[GIVEN PROBLEM 1]
In the abstract on African intermediaries in Benguela, reproduce the passage starting at "This study explores" and ending at "the African input.", substituting "colonial administrators" for "colonial officers".
[GIVEN PROBLEM 2]
Answer these questions from the abstract on African intermediaries in Benguela.
(a) With which university is Mariana Cândido listed?
(b) To whom did African intermediaries give information?
(c) What are the colonial sources described as doing about the African input?

[TEXT SEGMENT]
The role of African intermediaries in the production of knowledge in the interior of Benguela at the turn of the 19th century  
Mariana Cândido (Notre Dame University)

Paper short abstract:

This study explores the role of African agents in the construction of colonial knowledge in the interior of Benguela.

Paper long abstract:

African rulers and local agents shaped much of the colonial knowledge produced about territories and peoples. In the case of the interior of Benguela at the turn of the 19th century, African intermediaries informed Portuguese colonial officers about distances, political and religious systems, ethnic labels, languages, as well as trade and judicial practices despite the silence of the colonial sources on the African input.

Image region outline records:
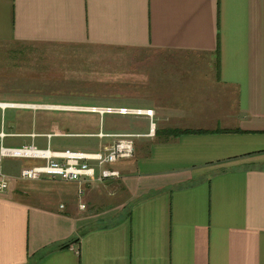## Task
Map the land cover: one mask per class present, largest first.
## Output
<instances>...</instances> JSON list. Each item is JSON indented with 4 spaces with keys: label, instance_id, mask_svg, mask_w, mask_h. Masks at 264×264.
<instances>
[{
    "label": "crops",
    "instance_id": "obj_1",
    "mask_svg": "<svg viewBox=\"0 0 264 264\" xmlns=\"http://www.w3.org/2000/svg\"><path fill=\"white\" fill-rule=\"evenodd\" d=\"M0 42L215 56L223 90L141 107L151 137L143 116L11 115L6 147L96 152L139 137L131 159L108 166L120 178L103 183L117 191L107 211L92 208L99 183L19 182L39 162L1 159L0 264H264V0H0Z\"/></svg>",
    "mask_w": 264,
    "mask_h": 264
},
{
    "label": "rangeland",
    "instance_id": "obj_2",
    "mask_svg": "<svg viewBox=\"0 0 264 264\" xmlns=\"http://www.w3.org/2000/svg\"><path fill=\"white\" fill-rule=\"evenodd\" d=\"M215 63V56L213 59L205 54L0 42V104L19 107L0 108V129L4 128L0 133L7 132L10 116L17 113H71L83 122L92 115L89 109L93 108H164L173 105L174 100L199 104L206 95L215 100V95L223 91L216 84ZM223 98L226 99L225 95ZM24 106L77 107L88 109L89 113ZM137 137L133 139L134 152ZM10 140L24 144L22 138ZM85 140L88 139L74 138L72 146L83 148ZM59 142L62 141L54 139L52 143ZM87 151L93 152H83ZM57 184L64 192H74L70 185ZM96 189L100 190L99 199L92 208L107 211L105 200H114L117 191L109 183L98 184ZM75 204L78 205L76 200Z\"/></svg>",
    "mask_w": 264,
    "mask_h": 264
},
{
    "label": "built area",
    "instance_id": "obj_3",
    "mask_svg": "<svg viewBox=\"0 0 264 264\" xmlns=\"http://www.w3.org/2000/svg\"><path fill=\"white\" fill-rule=\"evenodd\" d=\"M89 110L99 114L147 117L149 118L148 136L151 137L155 133L152 110L126 107L93 108ZM5 137L4 133H0V160L12 159L39 162V164L22 168L17 180L25 182L49 180L65 184H75L80 188L83 184L95 182L103 184L104 182L119 179V173L109 169L108 166L117 161L128 160L133 157V139L137 135H116L114 136L116 139L111 145L101 147L96 152L52 151L49 147L42 150L34 145L6 147L3 144ZM99 137L103 138L105 135L99 134ZM8 189L9 179L0 172V196L7 194ZM79 209L84 210L85 206L80 204Z\"/></svg>",
    "mask_w": 264,
    "mask_h": 264
},
{
    "label": "bare ground",
    "instance_id": "obj_4",
    "mask_svg": "<svg viewBox=\"0 0 264 264\" xmlns=\"http://www.w3.org/2000/svg\"><path fill=\"white\" fill-rule=\"evenodd\" d=\"M24 107H26V108L28 107L29 109H35L36 108L35 106H24ZM50 107L53 110L68 109L67 107H55V106H50ZM0 108L1 109H6V108H19V107L18 106H14V105L0 104ZM74 109H77V108H74ZM49 110H50V108H49Z\"/></svg>",
    "mask_w": 264,
    "mask_h": 264
},
{
    "label": "trees",
    "instance_id": "obj_5",
    "mask_svg": "<svg viewBox=\"0 0 264 264\" xmlns=\"http://www.w3.org/2000/svg\"><path fill=\"white\" fill-rule=\"evenodd\" d=\"M192 132H195V131H185V132H178V133H192ZM79 242V240L78 239H76V240H74V243H78ZM69 246V244H66V245H62L61 246V248H67Z\"/></svg>",
    "mask_w": 264,
    "mask_h": 264
},
{
    "label": "water",
    "instance_id": "obj_6",
    "mask_svg": "<svg viewBox=\"0 0 264 264\" xmlns=\"http://www.w3.org/2000/svg\"><path fill=\"white\" fill-rule=\"evenodd\" d=\"M68 109H74V108H68ZM82 108H78L77 110H81Z\"/></svg>",
    "mask_w": 264,
    "mask_h": 264
}]
</instances>
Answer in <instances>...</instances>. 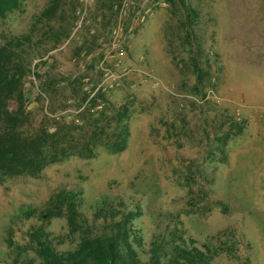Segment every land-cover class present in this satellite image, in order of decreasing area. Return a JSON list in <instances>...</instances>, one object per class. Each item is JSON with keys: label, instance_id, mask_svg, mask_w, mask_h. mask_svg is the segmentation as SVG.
Returning <instances> with one entry per match:
<instances>
[{"label": "rangeland", "instance_id": "obj_1", "mask_svg": "<svg viewBox=\"0 0 264 264\" xmlns=\"http://www.w3.org/2000/svg\"><path fill=\"white\" fill-rule=\"evenodd\" d=\"M51 2L0 19V46L23 43L31 127L125 105L128 135L119 151L0 171V264L31 259L42 230L75 246L64 214L22 212L61 190L89 222L138 212L143 260L157 241L208 248V264H264V0H59L42 16Z\"/></svg>", "mask_w": 264, "mask_h": 264}, {"label": "trees", "instance_id": "obj_2", "mask_svg": "<svg viewBox=\"0 0 264 264\" xmlns=\"http://www.w3.org/2000/svg\"><path fill=\"white\" fill-rule=\"evenodd\" d=\"M178 2L185 5L184 0ZM19 6L20 0H0V19ZM58 6L59 0H52L42 16L50 18ZM22 45L19 40L0 46V171L10 175L35 173L71 155L90 157L100 148L121 150L128 135L125 105L109 116L100 113L95 117L86 110L77 125L63 118L50 122V128L45 124L31 127L23 89L27 62L19 53ZM107 202L103 200L97 207L96 218L99 212L105 211ZM80 204L73 190H61L45 209L22 210L26 215L38 213L43 219L64 214L68 236L78 239L73 248L59 250L47 232L42 230L41 236L33 233L34 256L23 264H208L212 256L208 248L203 251L172 246L167 251L160 242L154 241L148 259L143 260L139 250L141 239L132 227L138 212L105 213L102 221L95 223L83 217Z\"/></svg>", "mask_w": 264, "mask_h": 264}]
</instances>
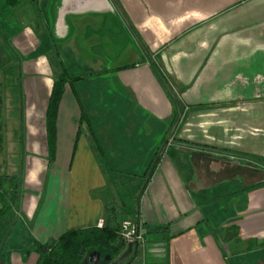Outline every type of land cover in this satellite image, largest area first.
I'll return each mask as SVG.
<instances>
[{"label": "crops", "instance_id": "1", "mask_svg": "<svg viewBox=\"0 0 264 264\" xmlns=\"http://www.w3.org/2000/svg\"><path fill=\"white\" fill-rule=\"evenodd\" d=\"M40 1L54 13L55 37L74 45L76 83L101 78L104 88L96 96L65 86L50 154L53 188L44 203L19 198L34 238L103 220L112 151L104 159L107 136H96L95 122L110 127L106 143L115 146L123 103L146 118L140 131L168 140L141 197V230L160 228L146 253L153 264H264V0Z\"/></svg>", "mask_w": 264, "mask_h": 264}, {"label": "rangeland", "instance_id": "2", "mask_svg": "<svg viewBox=\"0 0 264 264\" xmlns=\"http://www.w3.org/2000/svg\"><path fill=\"white\" fill-rule=\"evenodd\" d=\"M53 14V11H50V5L40 0H15L11 3L9 0H0V94L2 96L1 121L3 122L2 134L4 136L3 148L0 151V174L17 173L20 177L25 174L27 178L25 177L21 183L20 196L25 194L28 195V198L37 196L42 199V203L47 199L55 181L50 173L54 172L55 165L50 156L52 148L49 138H47L46 147L42 141L45 124L44 101L47 102L45 103L47 112L54 82L46 83L44 77L49 75L54 80L55 78L59 79L60 76H63V70H65V76L70 79H74L75 76L74 45L66 46L61 43L59 38H55L59 43L55 44L51 35ZM66 39L68 37L64 38V40ZM87 71L85 69V73H88ZM98 74H102V72ZM66 85L68 89L71 88L74 91V82L72 84L68 81ZM76 85L80 92L86 94L89 91L96 96L100 95L104 88L101 78L84 83L78 82ZM84 101L88 102L87 99ZM93 102L98 109L102 110L100 99H93ZM109 102V99L106 100L105 106L109 107ZM119 108L121 113L127 109V114L124 113L125 118L112 126L118 134L115 146L111 148L107 146L106 142H109L108 137L111 136L110 127L104 126L98 119V122H95L97 127H95L94 133L96 136L101 134L104 138L107 136L103 141L105 143L104 152L102 147L99 145L98 147L104 159H107L108 150L112 151V155L108 157L110 159L108 165L111 164L114 167L123 165L132 172L136 167H140L141 172L147 167L149 161H155L157 158L166 141L162 140L164 134L161 133L158 140L155 141L153 136L145 135L144 130H139L138 123H143L145 126V117H141L132 106L128 105L125 108L124 104L120 103ZM115 113L111 110V115L116 117ZM86 120L87 115L84 114V124H86ZM120 126H125L127 130L121 132ZM133 130H135V136L130 134ZM27 131H29L27 137L32 143L30 147L25 143V141L27 142ZM22 134L24 143L27 144L23 154L22 141L20 140ZM21 160H23V164ZM115 174L119 178L121 176L130 178L129 174L120 173V171H116ZM65 179L66 177L57 180V182H61L63 188ZM1 206L0 203V208ZM32 232V224L27 225L23 221L18 206L12 208L5 217L0 218V263L11 264L10 258L15 252L18 254H16L18 259L14 264H33L35 252L32 242L35 238ZM150 238L151 236H149ZM144 244L142 248H147L148 243L145 241ZM144 252H146L145 249L141 252L140 258L144 264L145 262L149 264L150 261L148 262ZM90 254L97 255L101 262V254L96 251L88 253V255ZM87 260L88 257L85 261Z\"/></svg>", "mask_w": 264, "mask_h": 264}, {"label": "trees", "instance_id": "3", "mask_svg": "<svg viewBox=\"0 0 264 264\" xmlns=\"http://www.w3.org/2000/svg\"><path fill=\"white\" fill-rule=\"evenodd\" d=\"M9 1L10 3L12 1L15 2V0ZM51 35L55 44H59L56 42V37L52 30ZM78 79L75 76L74 79H70L65 76V70H63V76H60L59 79L55 78L54 80V87L47 110V128L52 149H54L56 139L58 105L65 91V85L68 81L72 84L74 82V89L78 92L80 90L77 89L76 85ZM1 104L2 96L0 94V151L3 148L4 142V136L2 134L3 122L1 121L3 108ZM153 161H149L147 167L141 172L140 167H136L132 172L123 165L114 167L111 164L109 166L105 164L107 185L104 188L105 193L102 195L104 201L103 226L93 225L71 229L64 232L58 238H52L45 242L34 239L32 242L33 250L38 255L35 264H85L88 253H92L93 251L101 254V264L112 263L116 260L127 248V244L120 233L121 222L124 219H132L135 221L137 193L145 181ZM116 171L127 173L130 175V178L126 176V178L122 176L119 178L115 174ZM20 186L21 177L17 173L0 174V203L2 204L0 218L5 217L12 208L18 206ZM158 229L160 228H151L148 226L146 232L142 231L148 247L149 242L154 241L152 238L149 239V236L156 233ZM144 245L139 244L138 248L125 264H144L140 258L143 249L146 251L144 253L148 262L150 261L149 264L155 263L156 261L154 259L148 258V254H146L148 247L142 248ZM162 262L160 264L168 263L165 259Z\"/></svg>", "mask_w": 264, "mask_h": 264}, {"label": "water", "instance_id": "4", "mask_svg": "<svg viewBox=\"0 0 264 264\" xmlns=\"http://www.w3.org/2000/svg\"><path fill=\"white\" fill-rule=\"evenodd\" d=\"M168 145V140L165 141V143L163 144L161 150L159 151L157 158L155 159L148 176L146 177L143 185L141 186V189L139 190L137 197H136V214H135V223L137 225V227H140V206H141V197L143 195V193L146 190V187L155 171V169L157 168L162 155L166 149ZM139 244H133V243H129L127 245L126 250L116 259L114 260L112 263L110 264H124L126 261H128L129 257L135 252V250L138 248Z\"/></svg>", "mask_w": 264, "mask_h": 264}, {"label": "built area", "instance_id": "5", "mask_svg": "<svg viewBox=\"0 0 264 264\" xmlns=\"http://www.w3.org/2000/svg\"><path fill=\"white\" fill-rule=\"evenodd\" d=\"M103 223L104 221L101 220L98 226H103ZM120 233L127 245L129 243L143 245L146 241L145 235L141 228H138L135 221L132 219H125L122 222Z\"/></svg>", "mask_w": 264, "mask_h": 264}, {"label": "flooded vegetation", "instance_id": "6", "mask_svg": "<svg viewBox=\"0 0 264 264\" xmlns=\"http://www.w3.org/2000/svg\"><path fill=\"white\" fill-rule=\"evenodd\" d=\"M96 256V257H95ZM88 257V260L85 261L86 263L85 264H101L100 262V258H98L97 255L95 254H90L87 256ZM87 259V258H86ZM125 264V263H124Z\"/></svg>", "mask_w": 264, "mask_h": 264}]
</instances>
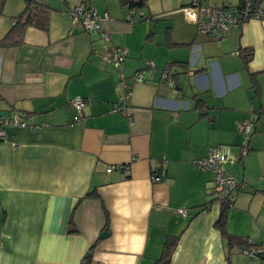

[EXERCISE ANSWER 1]
This study explores the role of African agents in the construction of colonial knowledge in the interior of Benguela.

Paper long abstract:

African rulers and local agents shaped much of the colonial knowledge produced about territories and peoples. In the case of the interior of Benguela at the turn of the 19th century, African intermediaries informed Portuguese colonial administrators about distances, political and religious systems, ethnic labels, languages, as well as trade and judicial practices despite the silence of the colonial sources on the African input.

[EXERCISE ANSWER 2]
(a) Notre Dame University
(b) Portuguese colonial officers
(c) They are silent on it.